Segundo Mateus, a ruptura do véu foi acompanhada de outros fenômenos cósmicos: “A terra tremeu e fenderam-se as rochas. Os túmulos se abriram e muitos corpos de santos ressuscitaram. Eles saíram dos túmulos, depois da ressurreição d’Ele, entraram na Cidade Santa e apareceram a muitos” (27,51b-3). A descrição se inspira no motivo apocalíptico da ressurreição, prevista para a era messiânica (cf. Ez 37,1-14). Na linguagem apocalíptica o terremoto acompanha a descrição de teofanias, ou manifestações divinas, como sinal de uma nova ação salvífica (cf. Jl 2,10; Ag 2,6.21).

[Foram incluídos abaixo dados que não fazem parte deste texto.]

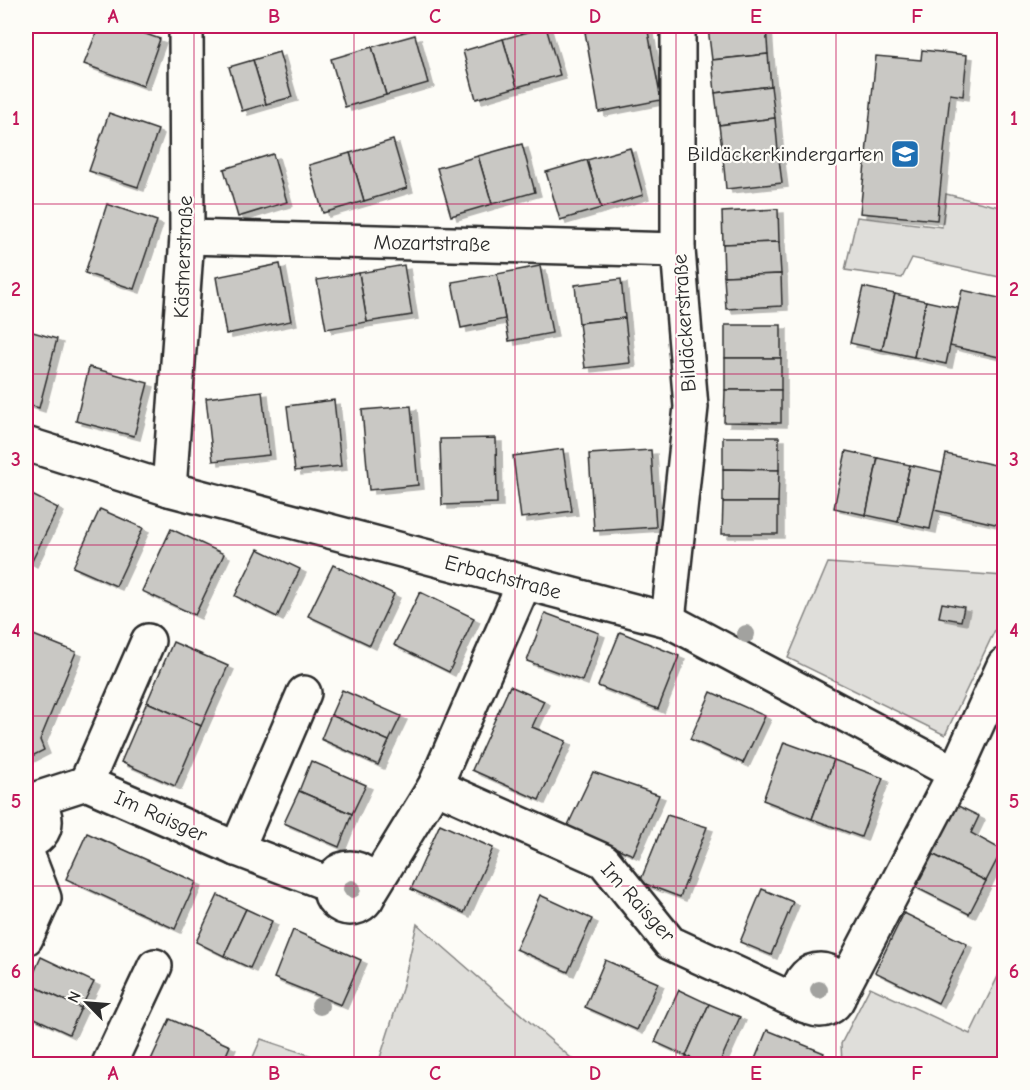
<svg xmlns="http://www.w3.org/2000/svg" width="1030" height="1090" font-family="'Comic Neue',sans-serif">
<defs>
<filter id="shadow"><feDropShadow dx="6" dy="4" stdDeviation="0" flood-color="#0004"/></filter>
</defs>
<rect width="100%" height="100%" fill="#fdfcf7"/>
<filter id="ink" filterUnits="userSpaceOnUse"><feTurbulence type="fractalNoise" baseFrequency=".0167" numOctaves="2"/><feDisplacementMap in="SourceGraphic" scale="12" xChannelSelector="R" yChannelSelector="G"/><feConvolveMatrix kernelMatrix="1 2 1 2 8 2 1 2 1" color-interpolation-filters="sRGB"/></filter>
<g filter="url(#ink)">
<g fill="#dfdeda" stroke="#858482" stroke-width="1.5">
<path d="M946 194 1004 208V278L912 258 902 278 845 270 857 217 942 227Z"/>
<path d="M828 563 1004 576V611L945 735 788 658Z"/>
<path d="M417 924 578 1064H378L402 989Z"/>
<path d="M1004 964V1064H842L841 1044 870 987 970 1034Z"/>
<path d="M261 1039 336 1064H250Z"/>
</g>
<g fill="#c9c8c4" stroke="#2b2b2b" stroke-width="1.5" filter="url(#shadow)">
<path d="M99 26H123L160 39 143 86 84 64Z"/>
<path d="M616 26H647L661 100 599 112 585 32Z"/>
<path d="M733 26H766L768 54 712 60 708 28Z"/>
<path d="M546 27 560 75 517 87 503 39Z"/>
<path d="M415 35 428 83 386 95 372 47Z"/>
<path d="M503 39 517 87 476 99 463 51Z"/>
<path d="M372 47 386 95 345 107 331 59Z"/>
<path d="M922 50 967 55 963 96 950 94 937 220 860 213 876 56 921 60Z"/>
<path d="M279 52 292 97 266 104 253 60Z"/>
<path d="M768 54 771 86 715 93 712 60Z"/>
<path d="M253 60 266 104 242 111 229 67Z"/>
<path d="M771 86 775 118 719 125 715 93Z"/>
<path d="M109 113 158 130 138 187 89 171Z"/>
<path d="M775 118 778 151 723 157 719 125Z"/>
<path d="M393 140 407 188 364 201 350 153Z"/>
<path d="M522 144 535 192 492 204 478 156Z"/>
<path d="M630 148 643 195 601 208 587 160Z"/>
<path d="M778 151 782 183 726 189 723 157Z"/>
<path d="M350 153 364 201 323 213 309 165Z"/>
<path d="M273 154 287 202 238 217 224 169Z"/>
<path d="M478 156 492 204 451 216 437 168Z"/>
<path d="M587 160 601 208 560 220 546 172Z"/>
<path d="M107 204 157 221 134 289 85 273Z"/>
<path d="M778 209 779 242 723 244 722 212Z"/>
<path d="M779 242 781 274 724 276 723 244Z"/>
<path d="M280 264 291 321 226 334 216 277Z"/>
<path d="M404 265 412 315 367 322 359 273Z"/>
<path d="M540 266 552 333 509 341 497 274Z"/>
<path d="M359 273 367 322 326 329 317 280Z"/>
<path d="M497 274 505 319 461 328 452 282Z"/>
<path d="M781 274 782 306 726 309 724 276Z"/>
<path d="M621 279 625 318 579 323 575 285Z"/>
<path d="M863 287 895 294 882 350 850 343Z"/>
<path d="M962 290 1004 299V331L999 357 950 346Z"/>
<path d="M895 294 926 301 914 357 882 350Z"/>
<path d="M926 301 958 308 946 364 914 357Z"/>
<path d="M625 318 630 363 585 368 579 323Z"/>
<rect x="725" y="325" width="56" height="33"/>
<path d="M26 330 57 339 39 408 26 404Z"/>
<rect x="725" y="358" width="56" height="32"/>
<path d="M89 367 148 383 134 436 76 421Z"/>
<path d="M725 390H781V423L724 422Z"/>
<path d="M262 391 269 455 213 461 206 398Z"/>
<path d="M334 400 341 466 295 471 287 406Z"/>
<path d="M411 406 418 485 369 490 362 410Z"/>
<path d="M723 437H779V470L723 469Z"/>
<path d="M496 438 497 503 442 505 440 439Z"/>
<path d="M563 449 572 511 521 518 513 456Z"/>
<path d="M651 450 656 527 594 531 589 454Z"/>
<path d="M846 451 878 458 866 515 834 508Z"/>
<path d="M946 454 1004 467V526L934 510Z"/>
<path d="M878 458 910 465 898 522 866 515Z"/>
<path d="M910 465 942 472 930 529 898 522Z"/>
<path d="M723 469 779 470 778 502H723Z"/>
<path d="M26 492 58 508 31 563 26 560Z"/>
<path d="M723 502H778V534H722Z"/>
<path d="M100 509 143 528 116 586 73 567Z"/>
<path d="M171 529 224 554 195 615 142 591Z"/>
<path d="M258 549 300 569 277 617 235 596Z"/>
<path d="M333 565 394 594 370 645 308 616Z"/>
<path d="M420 592 474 618 449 672 394 645Z"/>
<path d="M942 603 964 607 961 621 939 617Z"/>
<path d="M545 613 599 633 582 681 527 661Z"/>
<path d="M26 632 76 652 40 740 44 750 26 759Z"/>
<path d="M620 632 679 656 658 709 598 686Z"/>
<path d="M173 642 228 666 201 726 147 702Z"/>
<path d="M510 686 544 701 532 727 566 741 539 800 472 770Z"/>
<path d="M342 690 401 716 389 741 331 715Z"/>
<path d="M711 692 765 716 743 763 690 739Z"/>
<path d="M147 702 201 726 175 786 121 762Z"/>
<path d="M331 715 389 741 378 765 321 739Z"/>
<path d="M784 742 834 760 812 819 763 800Z"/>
<path d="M834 760 883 778 861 837 812 819Z"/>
<path d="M311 761 366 785 352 814 299 791Z"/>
<path d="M593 772 659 795 633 855 567 827Z"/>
<path d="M299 791 352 814 339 847 284 823Z"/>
<path d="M954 804 979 816 971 833 1002 850 986 881 930 853Z"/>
<path d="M667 815 707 827 680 897 640 882Z"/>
<path d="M440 824 493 848 464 913 411 889Z"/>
<path d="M87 833 196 882 175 929 66 879Z"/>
<path d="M930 853 986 881 969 914 913 886Z"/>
<path d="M762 889 793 902 771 955 740 942Z"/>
<path d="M218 895 246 909 224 956 196 942Z"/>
<path d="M540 895 592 919 568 972 516 949Z"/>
<path d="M246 909 272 921 250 968 224 956Z"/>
<path d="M904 913 967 944 938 1003 875 972Z"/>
<path d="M293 930 361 960 341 1005 274 978Z"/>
<path d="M41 957 94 982 81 1008 29 984Z"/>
<path d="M605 960 658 983 637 1030 585 1007Z"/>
<path d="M29 984 81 1008 69 1034 26 1014V991Z"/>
<path d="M679 990 709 1004 686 1056 655 1042Z"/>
<path d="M709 1004 740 1017 719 1064H705L686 1056Z"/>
<path d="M170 1019 230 1046 222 1064H149Z"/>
<path d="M767 1030 824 1053 819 1064H753Z"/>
<path d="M306 1057 322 1063 321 1064H303Z"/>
<path d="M564 1059 571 1064H559Z"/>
</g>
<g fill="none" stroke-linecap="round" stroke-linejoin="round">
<g stroke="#2b2b2b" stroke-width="38">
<g id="minor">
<path d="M187 237 678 250"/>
<path d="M26 444 169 489 668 620 955 773"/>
<path d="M169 489 187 237 186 26"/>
<path d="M668 620 691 407 678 250V26"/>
<path d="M86 783 148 641"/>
<path d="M435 786 604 861 670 943 806 1006"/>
<path d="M26 801C52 803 51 839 26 842"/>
<path d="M30 801 86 783 237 849 329 884"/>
<path d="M237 849 304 693"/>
<path d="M26 851 44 898 26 938"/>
<circle cx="350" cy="888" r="20"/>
<path d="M370 892 435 786 524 583"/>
<circle cx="820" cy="990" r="20"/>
<path d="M840 993 955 773 1004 665"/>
<path d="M109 1064 155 966"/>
</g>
</g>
<use href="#minor" stroke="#fdfcf7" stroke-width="33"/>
</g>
<g fill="#a2a29f">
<circle cx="746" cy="634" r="9"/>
<circle cx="352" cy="889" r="9"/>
<circle cx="819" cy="990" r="9"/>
<circle cx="320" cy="1006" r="9"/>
</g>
</g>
<path fill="none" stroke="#c2185b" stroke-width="1.5" stroke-opacity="0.55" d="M194 26V1064M354 26V1064M515 26V1064M676 26V1064M836 26V1064M26 204H1004M26 374H1004M26 545H1004M26 716H1004M26 886H1004"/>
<defs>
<g id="school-square" transform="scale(1.5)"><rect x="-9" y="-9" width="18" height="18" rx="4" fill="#1f6fb2" stroke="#fdfcf7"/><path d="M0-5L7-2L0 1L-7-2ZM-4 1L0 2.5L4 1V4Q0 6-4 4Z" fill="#fff"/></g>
</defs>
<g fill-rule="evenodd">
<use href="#school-square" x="905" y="154"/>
</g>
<g text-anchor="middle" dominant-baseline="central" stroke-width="4.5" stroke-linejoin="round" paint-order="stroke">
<g font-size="21" fill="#2b2b2b" stroke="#fdfcf7" text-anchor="end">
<text x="884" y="154">Bildäckerkindergarten</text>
</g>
<g font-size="21" fill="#2b2b2b" stroke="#fdfcf7">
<text transform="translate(432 243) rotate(1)">Mozartstraße</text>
<text transform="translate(183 257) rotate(-88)">Kästnerstraße</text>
<text transform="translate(684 323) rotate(-94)">Bildäckerstraße</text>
<text transform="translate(503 577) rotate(15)">Erbachstraße</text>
<text transform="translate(161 816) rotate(24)">Im Raisger</text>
<text transform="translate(638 902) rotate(48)">Im Raisger</text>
</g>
</g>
<rect width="1030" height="1090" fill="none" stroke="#fdfcf7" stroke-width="66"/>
<g transform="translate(87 1003) rotate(295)" stroke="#fdfcf7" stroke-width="4.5" paint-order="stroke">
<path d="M0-4.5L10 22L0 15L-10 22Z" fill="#2b2b2b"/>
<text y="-9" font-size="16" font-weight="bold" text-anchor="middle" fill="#2b2b2b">N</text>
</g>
<rect x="33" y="33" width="964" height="1024" fill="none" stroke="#c2185b" stroke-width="2"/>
<g font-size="20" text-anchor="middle" font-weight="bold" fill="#c2185b">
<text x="113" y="23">A</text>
<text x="274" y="23">B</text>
<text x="435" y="23">C</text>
<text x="595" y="23">D</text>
<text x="756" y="23">E</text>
<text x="917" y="23">F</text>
<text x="16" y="125">1</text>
<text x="1014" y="125">1</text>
<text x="16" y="296">2</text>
<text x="1014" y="296">2</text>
<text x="16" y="466">3</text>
<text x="1014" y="466">3</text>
<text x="16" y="637">4</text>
<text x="1014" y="637">4</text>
<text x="16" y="808">5</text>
<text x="1014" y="808">5</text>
<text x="16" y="978">6</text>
<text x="1014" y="978">6</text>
<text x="113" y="1080">A</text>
<text x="274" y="1080">B</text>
<text x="435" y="1080">C</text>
<text x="595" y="1080">D</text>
<text x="756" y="1080">E</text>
<text x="917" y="1080">F</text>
</g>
</svg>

Por outro lado, a ruptura de rochas também acompanha a própria ação divina (Is 48,21; Na 1,5-6). Tumbas que se abrem marcam a descrição da ressurreição do povo em Ez 37,12s. “Santos” no Sl 34,9 é sinônimo de fiéis. Os rabinos chamam “santos” os que observam os mandamentos divinos. Em Mt 27,52 talvez se refira a personagens importantes do Antigo Testamento. A ressurreição dos mortos é o ato salvífico escatológico de Deus por excelência. Jerusalém com seu templo era o lugar da presença de Deus. Aqui, a expressão “Cidade Santa” indica a Jerusalém celeste (Hb 11,10.16; 12,22; Ap 21,2.10; 22,19. Enfim, todos estes sinais não devem ser entendidos literalmente, mas são afirmações teológicas para expor o significado da morte de Jesus. “Depois da ressurreição d’Ele”, talvez seja um acréscimo para deixar claro que “Cristo ressuscitou dos mortos como o primeiro dos que morreram” (1Cor 15,20) e na sua ressurreição se baseia a fé na ressurreição dos mortos (1Cor 15,12-19).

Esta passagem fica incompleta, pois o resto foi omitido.